Lundy Bird Observatory Update - 24th - 27th September

Strong winds have prohibited any ringing this week. Despite the large westerly weather systems of late, Luke managed to uncover a Yellow-breasted Bunting between the pigsty and airfield associating with Meadow Pipits. This is a bird breeding in the far east, Siberia, and is the third record for Lundy after two in the 1980s. The large gap in records followed the species' catastrophic collapse in range and population due to massive over-harvesting (for food) in the wintering grounds, particularly in China. As a particularly exciting record, a small twitch assembled on the 26th, but unfortunately it hasn't reappeared for anyone other than Luke, the original finder.

Mega record of a first winter Yellow-breasted Bunting with a Meadow Pipit. © Luke Marriner

At least one Red-eyed Vireo has remained in Millcombe, along with one ringed Wryneck, both seen on the 26th. The Rose-coloured Starling appears to have left us now, with no sightings in the week since the 20th.

Ringed Red-eyed Vireo in Smelly Gully. © Angus Croudace 

At least two Water Rail are still heard calling daily in Millcombe, with an individual heard up near Quarters as well on the 26th. A single Ringed Plover which appears to have been around most of the month was again picked up calling over the east/Millcombe. A Turnstone was seen from the Landing Bay on the 26th. Two Grey Heron are still present.

A seawatch from the castle in the very windy Storm Agnes on the 27th produced around 80 each of Great Black-backed Gull and Gannet heading south down the east coast and then turning into the wind at the castle, as well as two Cormorant, a single Manx Shearwater and most excitingly a single Balearic Shearwater which is the first of the year for Lundy. Lesser Black-backed Gull have started to be picked up a little more this week, with four on the 24th, and 17 on the 26th. 

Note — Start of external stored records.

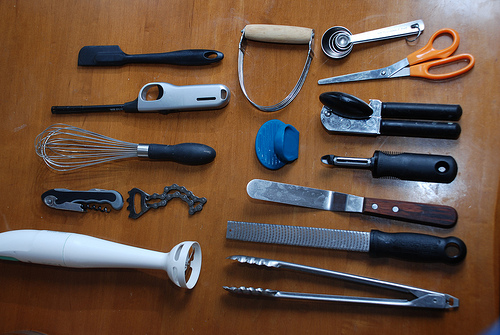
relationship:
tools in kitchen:
[8, 14, 445, 331] [20, 19, 440, 318]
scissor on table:
[297, 32, 482, 95] [34, 9, 478, 332]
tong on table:
[218, 260, 469, 302] [34, 9, 478, 332]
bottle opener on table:
[132, 180, 227, 221] [34, 9, 478, 332]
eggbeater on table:
[24, 108, 220, 180] [34, 9, 478, 332]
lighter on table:
[33, 61, 232, 127] [34, 9, 478, 332]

A female Sparrowhawk is still seen regularly between Old Light and the village, as well as along the east coast. At least two Kestrel and three Peregrine are also still seen regularly.

Skylark started moving through in nice numbers at the end of last week with a peak of 56 on the 22nd. We are still recording about 20 birds south of Quarter Wall each day this week, although these are mostly birds that are sticking around the airfield and SW field - they haven't moved on yet, possibly remaining local until favourable weather presents itself again for them to move on. Meadow Pipit counts have been a couple of hundred each day with large flocks around the airfield.

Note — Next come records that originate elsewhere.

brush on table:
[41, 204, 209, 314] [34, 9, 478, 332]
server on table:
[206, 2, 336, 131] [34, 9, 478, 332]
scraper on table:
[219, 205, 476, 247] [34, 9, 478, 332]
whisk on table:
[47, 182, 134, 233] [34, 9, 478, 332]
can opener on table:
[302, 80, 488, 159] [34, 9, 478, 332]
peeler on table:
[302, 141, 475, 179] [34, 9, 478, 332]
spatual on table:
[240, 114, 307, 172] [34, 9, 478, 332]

The small hirundine trickle continues, and we are still surprised not to have had a big day of passage yet, especially seeing as not too far away on the mainland there have been some large movements recorded. The 26th saw our highest totals since the 22nd, with 120 Swallow, 7 Sand Martin and 11 House Martin.

Millcombe has been much quieter since the Blackcap fall last week, with 15 Blackcaps left on the 24th and just two on the 27th. One Chiffchaff has remained in the lower garden, and counts of Goldcrest south of Quarter wall have been around a dozen each day. One Ring Ouzel was picked up on the 24th and 25th. A Spotted Flycatcher has been present since the 25th, with another on the terrace on the 26th. About twelve Crossbills were reported flying low over Millcombe on the 26th. Above Millcombe a Whinchat and Yellow Wagtail remain in Barton's Field, and one Grey Wagtail also flew overhead on the 26th.